■ **What needs to be done**
Reproduce the entries shown below only from the line with "Δέσποινα Μοιραράκη: Με" down to the line with "数十万名学生拍摄了照片。", keeping both end lines and copying each one exactly.

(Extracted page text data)
+===+

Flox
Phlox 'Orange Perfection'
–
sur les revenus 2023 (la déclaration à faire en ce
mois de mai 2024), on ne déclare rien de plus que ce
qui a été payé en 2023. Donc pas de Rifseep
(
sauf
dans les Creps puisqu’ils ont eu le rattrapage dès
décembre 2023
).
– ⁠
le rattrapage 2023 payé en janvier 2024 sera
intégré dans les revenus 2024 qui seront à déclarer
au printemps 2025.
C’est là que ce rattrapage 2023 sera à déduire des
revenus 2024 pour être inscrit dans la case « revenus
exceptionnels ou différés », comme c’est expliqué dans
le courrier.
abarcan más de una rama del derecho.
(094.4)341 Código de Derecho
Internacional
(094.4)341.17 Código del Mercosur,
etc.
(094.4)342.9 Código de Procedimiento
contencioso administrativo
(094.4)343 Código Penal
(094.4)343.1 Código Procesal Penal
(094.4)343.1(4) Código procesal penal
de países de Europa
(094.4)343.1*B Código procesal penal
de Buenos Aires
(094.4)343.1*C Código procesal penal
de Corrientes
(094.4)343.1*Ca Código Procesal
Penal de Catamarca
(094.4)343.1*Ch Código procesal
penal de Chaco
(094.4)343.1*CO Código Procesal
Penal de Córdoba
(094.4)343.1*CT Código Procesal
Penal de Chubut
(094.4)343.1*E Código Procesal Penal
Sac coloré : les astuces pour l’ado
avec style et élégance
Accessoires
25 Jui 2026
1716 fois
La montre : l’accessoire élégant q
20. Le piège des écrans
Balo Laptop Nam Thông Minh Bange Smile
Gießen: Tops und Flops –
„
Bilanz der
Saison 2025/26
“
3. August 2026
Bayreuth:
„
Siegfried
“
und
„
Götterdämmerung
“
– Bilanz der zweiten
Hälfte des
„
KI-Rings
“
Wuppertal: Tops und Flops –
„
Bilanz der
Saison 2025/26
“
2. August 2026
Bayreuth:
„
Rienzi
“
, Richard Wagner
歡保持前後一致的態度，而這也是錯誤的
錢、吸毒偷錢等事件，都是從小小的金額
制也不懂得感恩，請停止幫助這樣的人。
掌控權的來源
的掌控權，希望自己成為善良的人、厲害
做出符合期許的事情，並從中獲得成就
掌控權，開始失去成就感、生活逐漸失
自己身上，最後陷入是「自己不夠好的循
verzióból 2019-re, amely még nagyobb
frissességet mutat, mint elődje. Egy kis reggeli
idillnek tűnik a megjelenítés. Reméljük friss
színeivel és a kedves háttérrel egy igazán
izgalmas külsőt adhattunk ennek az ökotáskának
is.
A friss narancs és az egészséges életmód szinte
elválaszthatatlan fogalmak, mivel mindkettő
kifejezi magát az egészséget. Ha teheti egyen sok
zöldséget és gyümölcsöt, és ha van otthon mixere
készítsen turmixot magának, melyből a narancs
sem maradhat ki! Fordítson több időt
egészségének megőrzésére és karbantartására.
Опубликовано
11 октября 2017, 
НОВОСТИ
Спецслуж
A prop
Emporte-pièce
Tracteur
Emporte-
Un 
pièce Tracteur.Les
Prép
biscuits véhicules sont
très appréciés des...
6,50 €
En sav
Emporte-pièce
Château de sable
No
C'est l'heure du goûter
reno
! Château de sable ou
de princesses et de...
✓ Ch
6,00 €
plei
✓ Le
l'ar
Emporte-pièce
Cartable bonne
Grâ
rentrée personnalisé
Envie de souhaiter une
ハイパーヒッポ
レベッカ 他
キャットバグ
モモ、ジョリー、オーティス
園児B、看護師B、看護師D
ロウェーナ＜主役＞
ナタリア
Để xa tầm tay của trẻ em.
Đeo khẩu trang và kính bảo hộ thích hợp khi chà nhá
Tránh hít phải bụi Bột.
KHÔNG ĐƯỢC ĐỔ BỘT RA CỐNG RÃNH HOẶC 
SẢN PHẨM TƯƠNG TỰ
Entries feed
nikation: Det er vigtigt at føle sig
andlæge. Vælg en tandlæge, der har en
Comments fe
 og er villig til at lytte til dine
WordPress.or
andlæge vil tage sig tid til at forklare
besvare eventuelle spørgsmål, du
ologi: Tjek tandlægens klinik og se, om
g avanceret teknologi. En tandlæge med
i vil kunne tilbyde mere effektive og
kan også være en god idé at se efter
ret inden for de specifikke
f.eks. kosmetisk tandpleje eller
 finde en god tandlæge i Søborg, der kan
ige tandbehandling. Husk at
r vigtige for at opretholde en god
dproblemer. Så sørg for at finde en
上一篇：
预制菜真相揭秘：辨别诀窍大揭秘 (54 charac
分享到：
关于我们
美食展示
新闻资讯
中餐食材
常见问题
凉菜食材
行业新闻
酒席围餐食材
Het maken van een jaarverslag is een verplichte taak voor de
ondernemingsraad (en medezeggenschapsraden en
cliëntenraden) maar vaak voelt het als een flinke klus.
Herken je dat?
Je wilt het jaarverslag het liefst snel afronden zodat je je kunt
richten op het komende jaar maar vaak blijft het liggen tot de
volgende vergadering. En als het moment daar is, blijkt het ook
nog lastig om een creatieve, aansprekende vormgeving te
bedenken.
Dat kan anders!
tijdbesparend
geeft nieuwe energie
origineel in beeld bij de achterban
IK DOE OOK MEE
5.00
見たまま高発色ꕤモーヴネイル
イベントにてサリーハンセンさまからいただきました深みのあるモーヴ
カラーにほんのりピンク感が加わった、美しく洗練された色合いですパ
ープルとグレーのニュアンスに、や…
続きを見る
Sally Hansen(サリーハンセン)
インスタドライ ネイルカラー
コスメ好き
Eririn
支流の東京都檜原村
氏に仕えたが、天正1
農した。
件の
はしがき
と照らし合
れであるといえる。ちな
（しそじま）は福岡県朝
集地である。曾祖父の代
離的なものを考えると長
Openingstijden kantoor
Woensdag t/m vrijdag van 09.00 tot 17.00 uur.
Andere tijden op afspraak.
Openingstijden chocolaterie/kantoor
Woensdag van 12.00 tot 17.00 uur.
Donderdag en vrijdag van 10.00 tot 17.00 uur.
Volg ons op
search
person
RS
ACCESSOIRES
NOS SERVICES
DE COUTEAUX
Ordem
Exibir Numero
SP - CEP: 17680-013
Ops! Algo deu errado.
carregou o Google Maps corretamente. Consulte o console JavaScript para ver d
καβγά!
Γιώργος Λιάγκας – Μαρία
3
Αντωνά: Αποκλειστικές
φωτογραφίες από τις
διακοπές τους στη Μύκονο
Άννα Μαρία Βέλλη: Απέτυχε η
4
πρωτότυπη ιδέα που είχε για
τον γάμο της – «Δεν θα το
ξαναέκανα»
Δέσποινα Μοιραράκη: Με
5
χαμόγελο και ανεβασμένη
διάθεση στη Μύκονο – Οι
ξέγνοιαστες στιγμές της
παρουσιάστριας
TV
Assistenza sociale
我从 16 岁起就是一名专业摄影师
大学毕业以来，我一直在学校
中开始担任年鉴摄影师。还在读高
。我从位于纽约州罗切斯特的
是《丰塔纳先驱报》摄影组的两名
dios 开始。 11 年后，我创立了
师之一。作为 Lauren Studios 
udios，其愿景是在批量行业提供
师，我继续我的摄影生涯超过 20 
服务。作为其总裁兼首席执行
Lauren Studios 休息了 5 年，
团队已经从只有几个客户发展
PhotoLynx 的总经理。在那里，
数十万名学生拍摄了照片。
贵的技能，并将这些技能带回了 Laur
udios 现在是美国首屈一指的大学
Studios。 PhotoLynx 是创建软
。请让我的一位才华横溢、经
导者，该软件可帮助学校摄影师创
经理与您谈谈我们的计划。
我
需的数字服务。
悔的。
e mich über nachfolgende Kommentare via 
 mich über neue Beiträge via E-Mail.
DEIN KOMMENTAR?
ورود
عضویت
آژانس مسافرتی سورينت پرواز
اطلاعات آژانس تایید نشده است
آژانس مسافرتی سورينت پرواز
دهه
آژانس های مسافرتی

+===+

■ **Answer for this exercise**
Δέσποινα Μοιραράκη: Με
5
χαμόγελο και ανεβασμένη
διάθεση στη Μύκονο – Οι
ξέγνοιαστες στιγμές της
παρουσιάστριας
TV
Assistenza sociale
我从 16 岁起就是一名专业摄影师
大学毕业以来，我一直在学校
中开始担任年鉴摄影师。还在读高
。我从位于纽约州罗切斯特的
是《丰塔纳先驱报》摄影组的两名
dios 开始。 11 年后，我创立了
师之一。作为 Lauren Studios 
udios，其愿景是在批量行业提供
师，我继续我的摄影生涯超过 20 
服务。作为其总裁兼首席执行
Lauren Studios 休息了 5 年，
团队已经从只有几个客户发展
PhotoLynx 的总经理。在那里，
数十万名学生拍摄了照片。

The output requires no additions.